Ob ein Lehrling namens Hans tatsächlich beim Guss des Zeichenglöckchens mitgeholfen hat, ist Spekulation. Für sicher aber gilt, dass um zirka 1610 Hans Kopp die Glockengießerei in Forchheim übernommen hat. Laut Stadtchronik von Forchheim war er ein Schüler von Sebastian Reichbrunn. Kopp goss unter anderem Glocken für Hollfeld, Kersbach, Leutenbach und Waischenfeld. Eine Glocke seines Sohns und Nachfolgers Sebald Kopp von 1649 hängt noch in Pretzfeld.
Das schwere Stück hat schon schwere Zeiten überstanden, den Kirchturmeinsturz 1739 zum Beispiel, den Ersten und den Zweiten Weltkrieg. Wie viele ihrer Artgenossen stand auch das Pretzfelder Geläut 1942 kurz vor dem Schmelzofen-Aus. Die Kirchen mussten alle Bronzeglocken erfassen, damit sie für die Rüstungsindustrie nutzbar gemacht werden konnten. Nur die kunsthistorisch besonders wertvollen Exemplare und die kleinen Glocken, deren Einschmelzen sich nicht lohnte, bleiben hängen.
Pretzfeld lieferte vier Glocken ab, darunter auch die von Sebald Kopp, erzählt Hermann Bieger, der sich eingehend mit der Glockengeschichte befasst hat. Ganz unzimperlich warf man die zentnerschweren Stücke aus dem Kirchturm und transportierte sie zum „Glockenfriedhof“ nach Hamburg.
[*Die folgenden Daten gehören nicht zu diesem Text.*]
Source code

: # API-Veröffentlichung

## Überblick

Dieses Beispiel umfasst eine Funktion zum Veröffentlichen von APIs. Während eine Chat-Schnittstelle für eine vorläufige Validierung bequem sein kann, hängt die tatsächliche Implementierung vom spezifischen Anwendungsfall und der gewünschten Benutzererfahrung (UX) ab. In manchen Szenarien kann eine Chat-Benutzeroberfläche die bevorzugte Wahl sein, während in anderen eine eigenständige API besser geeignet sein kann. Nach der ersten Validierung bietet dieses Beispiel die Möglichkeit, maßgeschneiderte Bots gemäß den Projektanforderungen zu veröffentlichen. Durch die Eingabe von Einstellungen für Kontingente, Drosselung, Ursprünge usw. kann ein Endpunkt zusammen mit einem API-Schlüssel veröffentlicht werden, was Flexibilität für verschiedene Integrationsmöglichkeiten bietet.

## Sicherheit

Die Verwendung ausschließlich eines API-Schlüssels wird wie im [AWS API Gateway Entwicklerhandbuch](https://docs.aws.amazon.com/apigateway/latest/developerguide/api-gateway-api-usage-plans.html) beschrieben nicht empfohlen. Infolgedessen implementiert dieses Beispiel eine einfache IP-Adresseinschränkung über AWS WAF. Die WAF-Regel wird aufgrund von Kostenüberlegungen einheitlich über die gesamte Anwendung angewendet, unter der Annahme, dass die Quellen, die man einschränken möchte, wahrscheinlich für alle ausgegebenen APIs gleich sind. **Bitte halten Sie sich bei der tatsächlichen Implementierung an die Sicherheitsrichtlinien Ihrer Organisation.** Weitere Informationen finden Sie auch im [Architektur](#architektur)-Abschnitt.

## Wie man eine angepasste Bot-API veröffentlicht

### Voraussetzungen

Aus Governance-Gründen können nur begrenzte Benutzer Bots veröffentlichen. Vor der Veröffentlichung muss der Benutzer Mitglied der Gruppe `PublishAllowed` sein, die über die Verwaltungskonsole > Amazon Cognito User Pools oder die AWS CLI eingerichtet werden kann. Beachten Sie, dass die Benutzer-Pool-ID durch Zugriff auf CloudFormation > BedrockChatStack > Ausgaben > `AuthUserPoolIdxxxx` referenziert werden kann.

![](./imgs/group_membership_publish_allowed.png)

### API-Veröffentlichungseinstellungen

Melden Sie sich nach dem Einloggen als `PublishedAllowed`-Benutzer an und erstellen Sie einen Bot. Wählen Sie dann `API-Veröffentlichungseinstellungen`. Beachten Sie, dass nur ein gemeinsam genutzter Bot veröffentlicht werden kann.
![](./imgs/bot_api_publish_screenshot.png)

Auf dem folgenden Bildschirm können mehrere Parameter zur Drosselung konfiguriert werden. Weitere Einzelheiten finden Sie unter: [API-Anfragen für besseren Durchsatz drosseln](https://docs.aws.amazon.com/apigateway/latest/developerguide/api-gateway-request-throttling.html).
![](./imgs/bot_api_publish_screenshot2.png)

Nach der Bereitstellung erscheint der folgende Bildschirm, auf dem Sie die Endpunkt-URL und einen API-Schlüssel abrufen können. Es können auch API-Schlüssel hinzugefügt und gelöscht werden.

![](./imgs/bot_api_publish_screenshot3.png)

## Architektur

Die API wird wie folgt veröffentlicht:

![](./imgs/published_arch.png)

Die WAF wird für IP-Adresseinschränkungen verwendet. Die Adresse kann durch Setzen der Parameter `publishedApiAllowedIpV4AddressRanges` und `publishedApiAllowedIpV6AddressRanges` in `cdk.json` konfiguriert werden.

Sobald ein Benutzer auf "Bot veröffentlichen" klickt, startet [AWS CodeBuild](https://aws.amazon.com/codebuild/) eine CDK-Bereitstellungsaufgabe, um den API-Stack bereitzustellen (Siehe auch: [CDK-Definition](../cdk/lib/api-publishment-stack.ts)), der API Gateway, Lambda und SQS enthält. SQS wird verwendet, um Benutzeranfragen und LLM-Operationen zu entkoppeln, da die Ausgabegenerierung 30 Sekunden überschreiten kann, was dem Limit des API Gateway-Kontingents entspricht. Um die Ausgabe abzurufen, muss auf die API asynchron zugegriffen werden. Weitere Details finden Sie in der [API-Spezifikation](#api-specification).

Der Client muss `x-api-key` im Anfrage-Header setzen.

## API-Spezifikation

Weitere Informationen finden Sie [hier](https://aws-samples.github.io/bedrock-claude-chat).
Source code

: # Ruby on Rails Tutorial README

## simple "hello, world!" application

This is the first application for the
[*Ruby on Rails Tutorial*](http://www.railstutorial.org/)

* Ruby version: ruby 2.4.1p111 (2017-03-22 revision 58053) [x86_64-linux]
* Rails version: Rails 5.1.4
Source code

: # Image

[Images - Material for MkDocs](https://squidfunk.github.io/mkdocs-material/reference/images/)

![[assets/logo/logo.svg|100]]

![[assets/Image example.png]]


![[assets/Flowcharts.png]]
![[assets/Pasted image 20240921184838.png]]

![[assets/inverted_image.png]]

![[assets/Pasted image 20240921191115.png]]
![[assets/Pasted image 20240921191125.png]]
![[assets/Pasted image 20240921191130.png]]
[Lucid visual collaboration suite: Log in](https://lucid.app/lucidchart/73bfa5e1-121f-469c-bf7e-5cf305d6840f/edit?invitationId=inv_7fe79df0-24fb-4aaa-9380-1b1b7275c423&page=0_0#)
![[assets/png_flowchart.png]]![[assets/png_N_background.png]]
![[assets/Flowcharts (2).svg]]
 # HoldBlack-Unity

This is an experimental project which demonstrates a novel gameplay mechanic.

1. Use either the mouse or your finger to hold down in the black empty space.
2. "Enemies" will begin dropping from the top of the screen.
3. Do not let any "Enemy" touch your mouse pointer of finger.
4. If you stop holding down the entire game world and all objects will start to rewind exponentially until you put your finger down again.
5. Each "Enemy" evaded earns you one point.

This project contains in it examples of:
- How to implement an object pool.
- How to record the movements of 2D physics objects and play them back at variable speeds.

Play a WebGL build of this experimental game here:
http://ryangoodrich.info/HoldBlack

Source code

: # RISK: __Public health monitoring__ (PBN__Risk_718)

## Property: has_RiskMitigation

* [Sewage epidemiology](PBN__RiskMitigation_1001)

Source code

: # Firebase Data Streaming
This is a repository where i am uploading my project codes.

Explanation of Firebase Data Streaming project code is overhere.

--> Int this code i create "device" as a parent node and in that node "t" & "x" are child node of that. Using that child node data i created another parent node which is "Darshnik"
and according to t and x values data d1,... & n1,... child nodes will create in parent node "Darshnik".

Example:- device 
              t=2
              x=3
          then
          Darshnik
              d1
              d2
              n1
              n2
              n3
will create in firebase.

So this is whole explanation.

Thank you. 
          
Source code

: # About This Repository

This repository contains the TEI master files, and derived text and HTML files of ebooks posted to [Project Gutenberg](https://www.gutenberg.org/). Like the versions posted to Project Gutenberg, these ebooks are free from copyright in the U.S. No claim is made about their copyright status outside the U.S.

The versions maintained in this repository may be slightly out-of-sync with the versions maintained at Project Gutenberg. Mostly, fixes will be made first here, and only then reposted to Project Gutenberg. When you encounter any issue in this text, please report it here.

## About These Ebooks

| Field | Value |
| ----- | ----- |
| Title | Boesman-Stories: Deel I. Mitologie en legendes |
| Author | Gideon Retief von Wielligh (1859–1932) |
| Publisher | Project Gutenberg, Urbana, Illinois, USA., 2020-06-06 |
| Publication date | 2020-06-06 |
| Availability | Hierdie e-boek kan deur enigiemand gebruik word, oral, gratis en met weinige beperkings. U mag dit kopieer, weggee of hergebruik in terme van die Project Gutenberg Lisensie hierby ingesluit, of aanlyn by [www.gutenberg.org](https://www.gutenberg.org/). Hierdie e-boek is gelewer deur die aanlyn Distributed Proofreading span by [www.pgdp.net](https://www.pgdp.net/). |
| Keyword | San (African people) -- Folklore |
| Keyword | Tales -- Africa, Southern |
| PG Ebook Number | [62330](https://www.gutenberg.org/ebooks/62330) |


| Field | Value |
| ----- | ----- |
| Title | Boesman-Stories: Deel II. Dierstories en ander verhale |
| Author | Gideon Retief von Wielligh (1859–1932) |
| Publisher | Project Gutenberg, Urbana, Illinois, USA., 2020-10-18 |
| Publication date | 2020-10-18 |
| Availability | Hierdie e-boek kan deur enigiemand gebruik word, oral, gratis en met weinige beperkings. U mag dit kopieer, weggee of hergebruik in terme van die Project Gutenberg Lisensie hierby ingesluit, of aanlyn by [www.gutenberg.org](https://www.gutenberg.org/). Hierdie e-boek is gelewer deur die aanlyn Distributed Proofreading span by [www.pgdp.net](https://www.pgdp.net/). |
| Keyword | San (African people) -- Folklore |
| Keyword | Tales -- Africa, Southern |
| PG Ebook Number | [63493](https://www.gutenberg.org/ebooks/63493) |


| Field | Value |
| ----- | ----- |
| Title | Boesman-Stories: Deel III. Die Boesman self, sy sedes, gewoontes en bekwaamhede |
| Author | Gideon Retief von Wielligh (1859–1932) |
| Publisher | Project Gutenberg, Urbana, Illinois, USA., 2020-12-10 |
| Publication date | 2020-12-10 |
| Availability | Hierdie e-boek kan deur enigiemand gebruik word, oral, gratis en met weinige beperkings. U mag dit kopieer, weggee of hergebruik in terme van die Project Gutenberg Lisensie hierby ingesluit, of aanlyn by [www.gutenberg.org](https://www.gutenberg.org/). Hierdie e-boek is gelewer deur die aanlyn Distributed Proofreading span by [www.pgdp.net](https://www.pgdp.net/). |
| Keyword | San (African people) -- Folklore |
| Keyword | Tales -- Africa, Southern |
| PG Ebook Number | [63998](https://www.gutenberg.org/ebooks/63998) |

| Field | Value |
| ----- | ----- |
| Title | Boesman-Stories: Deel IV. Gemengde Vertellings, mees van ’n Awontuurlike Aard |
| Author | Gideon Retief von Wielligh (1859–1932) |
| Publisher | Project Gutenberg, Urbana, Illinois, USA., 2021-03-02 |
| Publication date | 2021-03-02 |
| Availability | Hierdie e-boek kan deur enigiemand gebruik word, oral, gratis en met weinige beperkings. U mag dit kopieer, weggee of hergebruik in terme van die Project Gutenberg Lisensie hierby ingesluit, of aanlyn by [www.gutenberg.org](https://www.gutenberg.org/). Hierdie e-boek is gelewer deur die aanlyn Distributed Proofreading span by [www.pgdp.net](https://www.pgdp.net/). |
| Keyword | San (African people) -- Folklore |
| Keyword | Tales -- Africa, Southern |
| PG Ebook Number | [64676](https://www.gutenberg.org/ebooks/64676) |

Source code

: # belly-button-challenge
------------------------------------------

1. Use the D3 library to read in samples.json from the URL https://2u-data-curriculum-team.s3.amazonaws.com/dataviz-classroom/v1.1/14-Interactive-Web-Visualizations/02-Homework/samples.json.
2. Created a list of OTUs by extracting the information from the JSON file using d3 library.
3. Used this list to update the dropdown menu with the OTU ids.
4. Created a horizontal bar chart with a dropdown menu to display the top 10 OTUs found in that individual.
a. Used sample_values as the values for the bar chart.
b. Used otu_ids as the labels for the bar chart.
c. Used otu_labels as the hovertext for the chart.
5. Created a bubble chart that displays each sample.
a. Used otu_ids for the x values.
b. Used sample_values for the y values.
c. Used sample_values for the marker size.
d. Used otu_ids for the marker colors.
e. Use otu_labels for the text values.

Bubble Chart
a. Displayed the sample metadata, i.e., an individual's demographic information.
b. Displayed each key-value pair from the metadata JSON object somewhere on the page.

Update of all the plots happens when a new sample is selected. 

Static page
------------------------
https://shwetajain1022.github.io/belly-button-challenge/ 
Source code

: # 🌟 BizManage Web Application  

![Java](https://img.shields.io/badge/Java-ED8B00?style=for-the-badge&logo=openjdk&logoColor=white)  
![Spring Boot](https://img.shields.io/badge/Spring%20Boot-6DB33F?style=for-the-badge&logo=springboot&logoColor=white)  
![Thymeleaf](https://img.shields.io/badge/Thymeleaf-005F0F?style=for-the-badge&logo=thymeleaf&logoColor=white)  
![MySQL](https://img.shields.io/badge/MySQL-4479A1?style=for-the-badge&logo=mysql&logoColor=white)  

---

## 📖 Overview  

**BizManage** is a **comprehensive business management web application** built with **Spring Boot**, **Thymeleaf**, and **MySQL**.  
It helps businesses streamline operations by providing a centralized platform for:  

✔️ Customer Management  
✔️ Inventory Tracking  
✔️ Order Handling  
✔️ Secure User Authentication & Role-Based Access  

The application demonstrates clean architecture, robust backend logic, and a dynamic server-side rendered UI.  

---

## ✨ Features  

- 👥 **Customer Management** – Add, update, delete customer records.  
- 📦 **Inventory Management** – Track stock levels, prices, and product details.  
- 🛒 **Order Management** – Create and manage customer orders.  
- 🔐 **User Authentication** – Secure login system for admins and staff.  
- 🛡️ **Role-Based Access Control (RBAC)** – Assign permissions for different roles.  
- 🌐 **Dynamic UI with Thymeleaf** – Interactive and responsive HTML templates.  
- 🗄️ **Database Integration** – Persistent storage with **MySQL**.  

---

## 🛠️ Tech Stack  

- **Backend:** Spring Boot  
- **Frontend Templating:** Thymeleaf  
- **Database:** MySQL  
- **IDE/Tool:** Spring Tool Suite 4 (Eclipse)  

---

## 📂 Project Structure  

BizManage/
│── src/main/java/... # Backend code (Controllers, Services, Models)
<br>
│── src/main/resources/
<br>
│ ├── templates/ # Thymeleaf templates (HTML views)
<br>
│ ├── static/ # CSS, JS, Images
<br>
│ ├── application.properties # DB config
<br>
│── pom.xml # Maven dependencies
Oft bekamen die Glocken dabei Risse und Sprünge, die, sofern sie den Krieg überstanden wie das Pretzfelder Geläut, repariert werden mussten.
Hätte man eine neue Glocke gebraucht, wäre sie nicht aus Forchheim gekommen. Mitte des 18. Jahrhunderts geht die Forchheimer Glockenbauer-Geschichte ihrem Ende entgegen. Die letzte Gießerei befand sich in der heutigen Hauptstraße, wo das Gasthaus „Blaue Glocke“ einlädt. Hier verarbeiteten die Roths, Johann Conrad und Johann Adam, Metall, gossen Glocken, auch Kanonen, und genossen für ihre Handwerkskunst einen guten Ruf in der Region.
Dass nicht alle Forchheimer Glockenbauer so begabt waren, bekommt die Kirchengemeinde St. Martin in Forchheim 1670 zu spüren. Johann Josef Etzel soll mehrere Glocken gießen, der Guss der schwersten misslingt. Man holt fachliche Verstärkung aus Würzburg. Eine der damals gegossenen Glocken, die St.-Martin-Glocke, läutet wie das Zeichenglöckchen von Reichbrunn noch immer in der St.-Martins-Kirche. Auch an Weihnachten zum Festgottesdienst.